2010-10-19 Thread Dan Doel
On Tuesday 19 October 2010 6:16:16 am Max Bolingbroke wrote:

 Thanks - your definitions are similar to Roman's suggestion.
 Unfortunately my criteria 3) is not quite what I actually wanted - I
 really wanted something GHC-optimisable - (so non-recursive
 definitions are a necessary but not sufficient condition).

 ...

 I hadn't seen this - thanks! It is certainly a neat trick. I can't
 quite see how to use it to eliminate the existential I'm actually
 interested eta-expanding without causing work duplication, but I'll
 keep thinking about it.

I doubt it's possible, aside from your unsafeCoerce version.

The nub of the problem seems to me to be the lack of irrefutable match on the 
existential---irrefutable match should be equivalent to eta expanding values, 
so it's been intentionally disallowed. One could argue that this corresponds 
to their weak elimination:

  elim :: (forall a. P a - r) - (exists a. P a) - r

However, this argument is a bit circular, since that eliminator could be 
defined to behave similarly to an irrefutable match. One might expect it to be 
strict, but it isn't necessary (although it might be difficult to specify how 
such a lazy reduction would work formally, without resorting to other, 
stronger elimination principles).

Presumably, GHC requires strictness because of constraints that can be bundled 
in an existential. For one, with local equality constraints, it'd be unsound 
in the same way that irrefutable matches on a type equality GADT are. However, 
I also seem to recall that GHC expects all dictionaries to be strictly 
evaluated (for optimization purposes), while irrefutable matching on a 
constrained existential would introduce lazy dictionaries. Or, put another 
way, eta expansion of a dictionary-holding existential would result in a value 
holding a bottom dictionary, whereas that's otherwise impossible, I think.

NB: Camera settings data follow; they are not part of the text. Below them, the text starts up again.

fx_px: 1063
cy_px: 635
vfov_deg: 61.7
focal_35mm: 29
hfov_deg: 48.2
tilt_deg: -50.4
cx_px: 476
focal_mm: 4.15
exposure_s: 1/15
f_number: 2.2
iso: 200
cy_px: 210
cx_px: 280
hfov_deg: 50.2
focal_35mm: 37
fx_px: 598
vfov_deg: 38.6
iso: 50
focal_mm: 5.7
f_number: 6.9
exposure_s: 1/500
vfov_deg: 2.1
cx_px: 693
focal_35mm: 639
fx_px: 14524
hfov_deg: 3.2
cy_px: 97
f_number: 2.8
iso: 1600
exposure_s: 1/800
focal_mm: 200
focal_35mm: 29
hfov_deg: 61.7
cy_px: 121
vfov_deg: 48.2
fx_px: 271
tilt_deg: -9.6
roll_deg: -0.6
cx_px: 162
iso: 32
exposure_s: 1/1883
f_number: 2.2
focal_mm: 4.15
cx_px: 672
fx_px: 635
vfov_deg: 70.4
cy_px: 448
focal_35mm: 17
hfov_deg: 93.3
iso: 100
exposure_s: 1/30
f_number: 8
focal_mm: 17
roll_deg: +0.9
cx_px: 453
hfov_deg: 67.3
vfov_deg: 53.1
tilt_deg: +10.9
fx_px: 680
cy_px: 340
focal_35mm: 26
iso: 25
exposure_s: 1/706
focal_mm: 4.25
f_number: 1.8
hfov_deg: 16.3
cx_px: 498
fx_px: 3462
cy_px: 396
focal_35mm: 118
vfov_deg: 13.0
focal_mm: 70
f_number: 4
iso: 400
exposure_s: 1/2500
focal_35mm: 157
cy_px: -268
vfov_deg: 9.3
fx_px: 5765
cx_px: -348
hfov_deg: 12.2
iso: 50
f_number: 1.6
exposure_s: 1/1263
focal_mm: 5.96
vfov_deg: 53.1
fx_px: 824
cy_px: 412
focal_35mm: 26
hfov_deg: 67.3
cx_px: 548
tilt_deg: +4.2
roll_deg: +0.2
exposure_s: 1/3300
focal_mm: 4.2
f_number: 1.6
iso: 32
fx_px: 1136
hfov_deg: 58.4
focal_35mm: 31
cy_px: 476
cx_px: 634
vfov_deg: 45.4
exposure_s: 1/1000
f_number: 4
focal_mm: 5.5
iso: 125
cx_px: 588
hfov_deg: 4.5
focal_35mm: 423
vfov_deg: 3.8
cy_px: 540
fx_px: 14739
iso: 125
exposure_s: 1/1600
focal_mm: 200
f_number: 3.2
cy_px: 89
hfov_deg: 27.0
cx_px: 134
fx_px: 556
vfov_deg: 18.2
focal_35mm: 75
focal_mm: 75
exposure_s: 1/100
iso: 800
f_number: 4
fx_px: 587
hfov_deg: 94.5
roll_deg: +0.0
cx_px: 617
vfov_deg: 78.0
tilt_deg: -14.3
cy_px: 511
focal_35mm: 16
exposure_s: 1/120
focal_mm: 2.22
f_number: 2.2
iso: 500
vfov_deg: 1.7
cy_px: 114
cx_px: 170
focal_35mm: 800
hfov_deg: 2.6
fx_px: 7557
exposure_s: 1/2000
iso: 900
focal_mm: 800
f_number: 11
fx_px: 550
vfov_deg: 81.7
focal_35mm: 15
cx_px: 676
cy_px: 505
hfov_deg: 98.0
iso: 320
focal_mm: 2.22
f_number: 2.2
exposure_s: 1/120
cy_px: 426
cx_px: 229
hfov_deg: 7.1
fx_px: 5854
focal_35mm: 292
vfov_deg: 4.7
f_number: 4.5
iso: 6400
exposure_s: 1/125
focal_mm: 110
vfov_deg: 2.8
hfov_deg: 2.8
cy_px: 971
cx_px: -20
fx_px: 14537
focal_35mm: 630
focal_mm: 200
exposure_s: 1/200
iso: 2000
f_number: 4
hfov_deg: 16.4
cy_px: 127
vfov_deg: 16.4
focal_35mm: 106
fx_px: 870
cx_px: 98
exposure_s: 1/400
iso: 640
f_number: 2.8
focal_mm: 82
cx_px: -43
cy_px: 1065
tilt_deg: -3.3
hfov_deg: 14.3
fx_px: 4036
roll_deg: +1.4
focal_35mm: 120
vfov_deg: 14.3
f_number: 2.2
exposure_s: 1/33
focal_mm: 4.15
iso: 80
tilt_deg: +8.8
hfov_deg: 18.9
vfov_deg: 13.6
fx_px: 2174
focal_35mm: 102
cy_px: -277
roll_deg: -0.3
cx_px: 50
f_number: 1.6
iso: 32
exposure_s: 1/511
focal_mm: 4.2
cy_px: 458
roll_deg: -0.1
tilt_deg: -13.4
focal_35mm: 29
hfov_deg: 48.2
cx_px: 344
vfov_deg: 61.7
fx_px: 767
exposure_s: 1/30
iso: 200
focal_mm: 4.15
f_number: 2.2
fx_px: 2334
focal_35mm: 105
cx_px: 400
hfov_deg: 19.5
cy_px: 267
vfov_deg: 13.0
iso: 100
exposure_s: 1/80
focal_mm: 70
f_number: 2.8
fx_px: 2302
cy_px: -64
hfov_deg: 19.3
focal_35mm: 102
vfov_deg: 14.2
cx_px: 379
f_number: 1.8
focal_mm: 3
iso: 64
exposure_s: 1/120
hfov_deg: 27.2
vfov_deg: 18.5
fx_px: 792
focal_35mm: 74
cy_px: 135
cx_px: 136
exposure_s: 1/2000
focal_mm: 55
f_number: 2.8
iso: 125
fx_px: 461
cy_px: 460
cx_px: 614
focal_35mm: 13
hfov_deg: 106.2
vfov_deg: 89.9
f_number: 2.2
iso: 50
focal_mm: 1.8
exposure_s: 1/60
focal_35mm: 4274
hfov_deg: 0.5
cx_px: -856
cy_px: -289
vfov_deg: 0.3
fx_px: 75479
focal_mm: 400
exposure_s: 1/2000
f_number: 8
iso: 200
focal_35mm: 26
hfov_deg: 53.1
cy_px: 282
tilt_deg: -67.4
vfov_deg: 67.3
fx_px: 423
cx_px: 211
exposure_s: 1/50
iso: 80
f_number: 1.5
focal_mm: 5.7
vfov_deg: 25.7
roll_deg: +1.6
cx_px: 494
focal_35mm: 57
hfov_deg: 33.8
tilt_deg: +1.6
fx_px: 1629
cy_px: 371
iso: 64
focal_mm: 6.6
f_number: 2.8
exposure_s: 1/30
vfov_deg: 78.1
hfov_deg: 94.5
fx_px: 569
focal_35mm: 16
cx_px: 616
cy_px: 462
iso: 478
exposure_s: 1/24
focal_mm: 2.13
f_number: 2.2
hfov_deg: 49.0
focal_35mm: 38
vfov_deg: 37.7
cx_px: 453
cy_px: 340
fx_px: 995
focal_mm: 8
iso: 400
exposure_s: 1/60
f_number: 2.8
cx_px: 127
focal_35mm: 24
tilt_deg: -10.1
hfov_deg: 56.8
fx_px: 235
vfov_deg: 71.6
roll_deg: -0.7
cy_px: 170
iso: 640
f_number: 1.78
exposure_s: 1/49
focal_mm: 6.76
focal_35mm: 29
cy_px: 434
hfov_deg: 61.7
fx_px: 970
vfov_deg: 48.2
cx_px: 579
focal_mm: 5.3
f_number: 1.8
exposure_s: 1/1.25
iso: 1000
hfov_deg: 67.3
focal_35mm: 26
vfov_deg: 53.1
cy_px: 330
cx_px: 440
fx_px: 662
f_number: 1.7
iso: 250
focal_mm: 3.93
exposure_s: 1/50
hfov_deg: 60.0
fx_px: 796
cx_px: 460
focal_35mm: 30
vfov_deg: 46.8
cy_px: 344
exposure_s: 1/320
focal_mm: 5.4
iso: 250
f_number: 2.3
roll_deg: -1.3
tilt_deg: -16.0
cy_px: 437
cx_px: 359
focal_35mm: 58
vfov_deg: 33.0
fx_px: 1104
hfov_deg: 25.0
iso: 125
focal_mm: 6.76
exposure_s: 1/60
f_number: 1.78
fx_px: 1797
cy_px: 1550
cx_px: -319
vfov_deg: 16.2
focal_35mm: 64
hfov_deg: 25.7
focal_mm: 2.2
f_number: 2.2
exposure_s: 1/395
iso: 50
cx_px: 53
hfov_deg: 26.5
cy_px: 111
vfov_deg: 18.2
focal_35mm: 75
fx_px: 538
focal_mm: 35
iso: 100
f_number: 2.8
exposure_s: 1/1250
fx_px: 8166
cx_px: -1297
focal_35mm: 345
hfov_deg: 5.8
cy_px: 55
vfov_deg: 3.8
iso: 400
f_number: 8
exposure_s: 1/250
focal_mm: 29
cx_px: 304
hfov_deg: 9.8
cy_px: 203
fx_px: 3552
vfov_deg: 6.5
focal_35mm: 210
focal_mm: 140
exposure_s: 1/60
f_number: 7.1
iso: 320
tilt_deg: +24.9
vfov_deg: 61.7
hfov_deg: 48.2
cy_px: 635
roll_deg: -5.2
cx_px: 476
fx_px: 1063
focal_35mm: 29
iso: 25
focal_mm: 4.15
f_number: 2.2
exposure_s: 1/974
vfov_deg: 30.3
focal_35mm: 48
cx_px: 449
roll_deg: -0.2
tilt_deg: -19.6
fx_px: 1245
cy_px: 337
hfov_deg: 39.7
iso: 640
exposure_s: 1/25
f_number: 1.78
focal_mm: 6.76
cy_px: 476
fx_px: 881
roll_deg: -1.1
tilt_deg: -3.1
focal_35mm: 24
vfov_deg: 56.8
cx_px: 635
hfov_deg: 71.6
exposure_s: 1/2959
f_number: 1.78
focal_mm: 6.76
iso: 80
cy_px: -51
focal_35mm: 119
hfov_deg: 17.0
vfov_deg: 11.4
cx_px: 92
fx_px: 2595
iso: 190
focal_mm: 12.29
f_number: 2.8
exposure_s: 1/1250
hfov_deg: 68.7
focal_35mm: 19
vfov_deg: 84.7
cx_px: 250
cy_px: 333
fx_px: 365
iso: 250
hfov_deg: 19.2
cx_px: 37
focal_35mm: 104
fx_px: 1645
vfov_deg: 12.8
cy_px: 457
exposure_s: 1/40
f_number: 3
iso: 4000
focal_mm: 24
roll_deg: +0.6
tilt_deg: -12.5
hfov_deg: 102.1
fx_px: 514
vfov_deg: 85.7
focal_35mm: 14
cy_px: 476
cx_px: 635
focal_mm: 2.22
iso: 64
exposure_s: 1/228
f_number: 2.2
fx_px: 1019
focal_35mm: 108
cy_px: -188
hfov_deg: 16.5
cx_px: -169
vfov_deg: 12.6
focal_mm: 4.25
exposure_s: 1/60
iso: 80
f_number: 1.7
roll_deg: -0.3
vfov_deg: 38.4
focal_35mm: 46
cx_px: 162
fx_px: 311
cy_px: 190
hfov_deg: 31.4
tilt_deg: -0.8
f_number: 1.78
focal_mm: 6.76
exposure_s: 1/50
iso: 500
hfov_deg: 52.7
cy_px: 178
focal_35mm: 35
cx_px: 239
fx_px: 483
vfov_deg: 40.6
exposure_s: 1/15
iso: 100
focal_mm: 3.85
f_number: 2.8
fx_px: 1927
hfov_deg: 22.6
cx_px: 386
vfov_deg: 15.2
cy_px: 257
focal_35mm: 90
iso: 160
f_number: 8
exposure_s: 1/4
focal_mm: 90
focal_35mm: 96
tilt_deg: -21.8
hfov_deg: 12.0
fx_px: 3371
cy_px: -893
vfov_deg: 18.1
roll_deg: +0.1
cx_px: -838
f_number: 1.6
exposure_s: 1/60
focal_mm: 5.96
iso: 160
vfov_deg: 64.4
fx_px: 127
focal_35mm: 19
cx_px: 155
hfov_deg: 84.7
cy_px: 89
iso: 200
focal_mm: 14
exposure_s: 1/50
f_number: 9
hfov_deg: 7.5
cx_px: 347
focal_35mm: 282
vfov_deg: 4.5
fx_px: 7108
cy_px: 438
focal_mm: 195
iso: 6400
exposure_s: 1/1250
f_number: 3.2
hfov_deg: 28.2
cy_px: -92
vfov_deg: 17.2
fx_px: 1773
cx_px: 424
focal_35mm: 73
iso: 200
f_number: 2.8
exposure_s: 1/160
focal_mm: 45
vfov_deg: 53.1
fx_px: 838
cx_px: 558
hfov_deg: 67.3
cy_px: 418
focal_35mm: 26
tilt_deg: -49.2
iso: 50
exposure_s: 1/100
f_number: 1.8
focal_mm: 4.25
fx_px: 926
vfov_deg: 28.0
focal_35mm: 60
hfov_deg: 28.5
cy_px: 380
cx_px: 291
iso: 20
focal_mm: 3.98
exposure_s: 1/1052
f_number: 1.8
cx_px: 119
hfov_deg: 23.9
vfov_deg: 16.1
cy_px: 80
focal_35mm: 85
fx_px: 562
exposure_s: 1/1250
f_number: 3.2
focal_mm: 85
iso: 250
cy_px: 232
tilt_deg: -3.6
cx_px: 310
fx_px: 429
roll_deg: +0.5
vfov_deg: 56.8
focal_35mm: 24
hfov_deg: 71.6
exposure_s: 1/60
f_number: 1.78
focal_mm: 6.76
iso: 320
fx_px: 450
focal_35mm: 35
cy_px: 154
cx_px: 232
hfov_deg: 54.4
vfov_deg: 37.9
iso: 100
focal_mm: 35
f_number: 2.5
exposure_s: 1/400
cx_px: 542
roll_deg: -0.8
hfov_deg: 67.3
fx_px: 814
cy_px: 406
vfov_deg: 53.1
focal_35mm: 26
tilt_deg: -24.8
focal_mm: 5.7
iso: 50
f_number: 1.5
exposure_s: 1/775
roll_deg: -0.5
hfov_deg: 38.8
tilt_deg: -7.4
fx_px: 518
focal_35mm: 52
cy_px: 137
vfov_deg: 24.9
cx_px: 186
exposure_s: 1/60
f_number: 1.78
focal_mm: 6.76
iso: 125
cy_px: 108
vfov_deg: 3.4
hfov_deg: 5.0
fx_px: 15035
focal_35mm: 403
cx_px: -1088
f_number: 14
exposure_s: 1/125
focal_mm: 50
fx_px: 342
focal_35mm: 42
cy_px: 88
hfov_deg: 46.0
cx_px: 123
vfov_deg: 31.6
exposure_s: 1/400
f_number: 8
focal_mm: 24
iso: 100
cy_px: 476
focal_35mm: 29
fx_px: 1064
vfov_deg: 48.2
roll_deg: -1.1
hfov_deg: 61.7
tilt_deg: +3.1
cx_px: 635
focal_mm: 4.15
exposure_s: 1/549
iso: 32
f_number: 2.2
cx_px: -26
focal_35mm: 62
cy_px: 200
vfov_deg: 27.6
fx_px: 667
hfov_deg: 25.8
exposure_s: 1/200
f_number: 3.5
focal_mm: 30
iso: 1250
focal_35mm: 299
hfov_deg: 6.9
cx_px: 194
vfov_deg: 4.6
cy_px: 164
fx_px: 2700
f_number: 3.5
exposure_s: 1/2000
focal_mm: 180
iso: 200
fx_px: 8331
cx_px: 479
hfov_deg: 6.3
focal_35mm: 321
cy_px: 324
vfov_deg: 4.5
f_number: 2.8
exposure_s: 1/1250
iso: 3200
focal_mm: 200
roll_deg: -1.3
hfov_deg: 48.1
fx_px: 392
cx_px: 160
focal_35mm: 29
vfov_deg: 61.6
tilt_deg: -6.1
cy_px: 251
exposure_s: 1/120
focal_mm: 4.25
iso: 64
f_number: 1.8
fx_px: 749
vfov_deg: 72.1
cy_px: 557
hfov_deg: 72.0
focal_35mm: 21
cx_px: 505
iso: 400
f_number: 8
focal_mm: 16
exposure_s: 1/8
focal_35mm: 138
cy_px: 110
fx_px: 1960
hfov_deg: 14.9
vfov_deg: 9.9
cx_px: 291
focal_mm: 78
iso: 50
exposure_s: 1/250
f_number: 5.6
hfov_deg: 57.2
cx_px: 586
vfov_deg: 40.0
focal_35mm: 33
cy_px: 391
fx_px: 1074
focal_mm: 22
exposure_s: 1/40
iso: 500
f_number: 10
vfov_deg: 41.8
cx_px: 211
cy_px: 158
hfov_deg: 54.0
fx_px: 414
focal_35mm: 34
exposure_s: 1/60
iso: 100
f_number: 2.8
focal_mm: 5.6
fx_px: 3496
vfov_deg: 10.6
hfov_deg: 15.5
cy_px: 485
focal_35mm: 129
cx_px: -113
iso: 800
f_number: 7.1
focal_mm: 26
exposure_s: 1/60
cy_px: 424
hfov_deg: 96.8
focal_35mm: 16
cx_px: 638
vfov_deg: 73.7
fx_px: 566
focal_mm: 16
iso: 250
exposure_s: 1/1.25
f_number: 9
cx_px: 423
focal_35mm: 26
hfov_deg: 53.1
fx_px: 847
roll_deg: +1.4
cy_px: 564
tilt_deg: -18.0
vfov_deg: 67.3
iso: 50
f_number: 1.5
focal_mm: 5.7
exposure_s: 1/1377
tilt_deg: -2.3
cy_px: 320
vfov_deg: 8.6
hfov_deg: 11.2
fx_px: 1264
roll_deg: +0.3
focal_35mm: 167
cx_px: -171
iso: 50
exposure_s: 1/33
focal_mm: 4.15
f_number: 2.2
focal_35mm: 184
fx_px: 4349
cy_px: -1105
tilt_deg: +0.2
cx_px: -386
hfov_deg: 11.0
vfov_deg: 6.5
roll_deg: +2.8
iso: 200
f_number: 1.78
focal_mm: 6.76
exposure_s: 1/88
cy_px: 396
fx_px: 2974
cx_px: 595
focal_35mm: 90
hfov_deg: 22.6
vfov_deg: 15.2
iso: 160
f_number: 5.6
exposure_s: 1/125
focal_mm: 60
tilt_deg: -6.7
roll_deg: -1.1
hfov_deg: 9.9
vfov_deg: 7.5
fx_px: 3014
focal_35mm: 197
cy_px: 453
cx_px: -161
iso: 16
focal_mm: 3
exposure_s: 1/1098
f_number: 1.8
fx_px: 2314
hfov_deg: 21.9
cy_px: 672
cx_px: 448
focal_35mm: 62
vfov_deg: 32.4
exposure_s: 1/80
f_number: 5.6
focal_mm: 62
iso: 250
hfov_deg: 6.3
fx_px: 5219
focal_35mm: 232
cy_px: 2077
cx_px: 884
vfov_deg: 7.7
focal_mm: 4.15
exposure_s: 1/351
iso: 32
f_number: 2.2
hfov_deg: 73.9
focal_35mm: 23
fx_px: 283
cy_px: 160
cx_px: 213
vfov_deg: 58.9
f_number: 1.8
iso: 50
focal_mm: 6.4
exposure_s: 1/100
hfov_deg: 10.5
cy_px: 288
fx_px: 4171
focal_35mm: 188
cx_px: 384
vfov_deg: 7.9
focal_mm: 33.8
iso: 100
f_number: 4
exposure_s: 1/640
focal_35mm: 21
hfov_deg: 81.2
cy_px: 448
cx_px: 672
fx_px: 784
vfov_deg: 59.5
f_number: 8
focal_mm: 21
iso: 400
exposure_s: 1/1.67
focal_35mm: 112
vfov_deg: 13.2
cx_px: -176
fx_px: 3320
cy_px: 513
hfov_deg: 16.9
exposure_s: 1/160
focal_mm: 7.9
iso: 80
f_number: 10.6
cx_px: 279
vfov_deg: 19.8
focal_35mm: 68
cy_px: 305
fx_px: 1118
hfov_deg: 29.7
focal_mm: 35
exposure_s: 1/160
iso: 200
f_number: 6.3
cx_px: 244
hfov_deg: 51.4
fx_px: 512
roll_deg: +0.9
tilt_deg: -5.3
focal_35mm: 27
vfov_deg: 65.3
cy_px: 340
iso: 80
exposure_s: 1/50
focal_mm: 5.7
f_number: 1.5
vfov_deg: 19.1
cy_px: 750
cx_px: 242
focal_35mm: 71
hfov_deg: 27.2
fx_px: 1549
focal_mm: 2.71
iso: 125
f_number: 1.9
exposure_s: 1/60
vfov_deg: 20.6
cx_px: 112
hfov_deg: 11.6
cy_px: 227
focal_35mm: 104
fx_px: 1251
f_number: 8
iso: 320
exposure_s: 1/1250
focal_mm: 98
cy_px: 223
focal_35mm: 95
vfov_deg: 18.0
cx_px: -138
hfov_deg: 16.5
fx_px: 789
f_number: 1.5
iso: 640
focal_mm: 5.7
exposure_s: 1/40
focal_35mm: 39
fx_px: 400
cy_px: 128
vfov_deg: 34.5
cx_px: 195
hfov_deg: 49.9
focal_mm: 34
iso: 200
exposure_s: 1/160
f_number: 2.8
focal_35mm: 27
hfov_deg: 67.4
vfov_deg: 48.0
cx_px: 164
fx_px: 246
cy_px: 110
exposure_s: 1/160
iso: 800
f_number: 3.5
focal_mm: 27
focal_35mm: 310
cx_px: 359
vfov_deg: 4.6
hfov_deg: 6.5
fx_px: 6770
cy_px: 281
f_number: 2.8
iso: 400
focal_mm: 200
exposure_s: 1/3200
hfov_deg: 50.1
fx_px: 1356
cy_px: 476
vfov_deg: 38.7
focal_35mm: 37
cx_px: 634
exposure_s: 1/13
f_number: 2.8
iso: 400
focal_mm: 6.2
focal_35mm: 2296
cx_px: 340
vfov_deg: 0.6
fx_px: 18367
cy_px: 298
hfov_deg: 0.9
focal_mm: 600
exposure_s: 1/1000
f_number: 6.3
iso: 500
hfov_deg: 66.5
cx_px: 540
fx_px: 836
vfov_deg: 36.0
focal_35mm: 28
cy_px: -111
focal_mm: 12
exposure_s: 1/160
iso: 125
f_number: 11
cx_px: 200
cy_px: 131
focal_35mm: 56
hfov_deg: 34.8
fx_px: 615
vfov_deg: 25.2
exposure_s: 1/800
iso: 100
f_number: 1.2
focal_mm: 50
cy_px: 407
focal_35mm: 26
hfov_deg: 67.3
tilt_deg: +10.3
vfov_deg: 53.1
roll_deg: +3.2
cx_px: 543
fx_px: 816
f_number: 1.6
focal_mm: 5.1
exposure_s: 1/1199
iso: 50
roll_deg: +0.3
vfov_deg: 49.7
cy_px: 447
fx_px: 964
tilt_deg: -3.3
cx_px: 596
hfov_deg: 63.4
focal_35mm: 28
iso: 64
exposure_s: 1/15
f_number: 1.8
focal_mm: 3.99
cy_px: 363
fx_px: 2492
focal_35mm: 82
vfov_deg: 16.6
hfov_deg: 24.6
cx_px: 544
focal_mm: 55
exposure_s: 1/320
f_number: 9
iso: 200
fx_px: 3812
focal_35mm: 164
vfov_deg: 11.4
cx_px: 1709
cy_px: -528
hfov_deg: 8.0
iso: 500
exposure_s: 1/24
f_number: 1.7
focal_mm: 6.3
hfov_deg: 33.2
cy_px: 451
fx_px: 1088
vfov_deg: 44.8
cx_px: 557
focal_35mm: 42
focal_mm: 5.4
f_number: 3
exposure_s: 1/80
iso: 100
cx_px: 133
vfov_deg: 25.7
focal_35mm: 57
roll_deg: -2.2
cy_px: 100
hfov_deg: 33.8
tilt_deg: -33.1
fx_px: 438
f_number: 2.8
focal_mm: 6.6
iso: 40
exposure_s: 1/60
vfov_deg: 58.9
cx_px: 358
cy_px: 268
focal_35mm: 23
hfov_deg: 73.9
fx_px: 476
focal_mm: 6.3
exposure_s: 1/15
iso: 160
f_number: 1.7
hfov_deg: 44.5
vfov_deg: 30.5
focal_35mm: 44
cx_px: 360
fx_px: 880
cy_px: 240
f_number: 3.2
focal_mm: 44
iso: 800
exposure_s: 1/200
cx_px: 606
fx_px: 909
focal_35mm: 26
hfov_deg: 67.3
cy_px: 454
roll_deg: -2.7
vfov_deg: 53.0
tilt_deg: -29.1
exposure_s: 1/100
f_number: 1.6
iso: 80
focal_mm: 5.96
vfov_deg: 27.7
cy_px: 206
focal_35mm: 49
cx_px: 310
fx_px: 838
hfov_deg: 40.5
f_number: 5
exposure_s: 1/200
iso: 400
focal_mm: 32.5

However, your stream type has no constraints, so there's nothing that would 
make an irrefutable match unreasonable (unless I'm missing something). I don't 
expect GHC to start to support this, because, you can only use irrefutable 
matches on existentials without constraints, is a complicated rule. But I 
believe that is the core of your troubles, and it doesn't have any necessary 
connection to type safety in this case.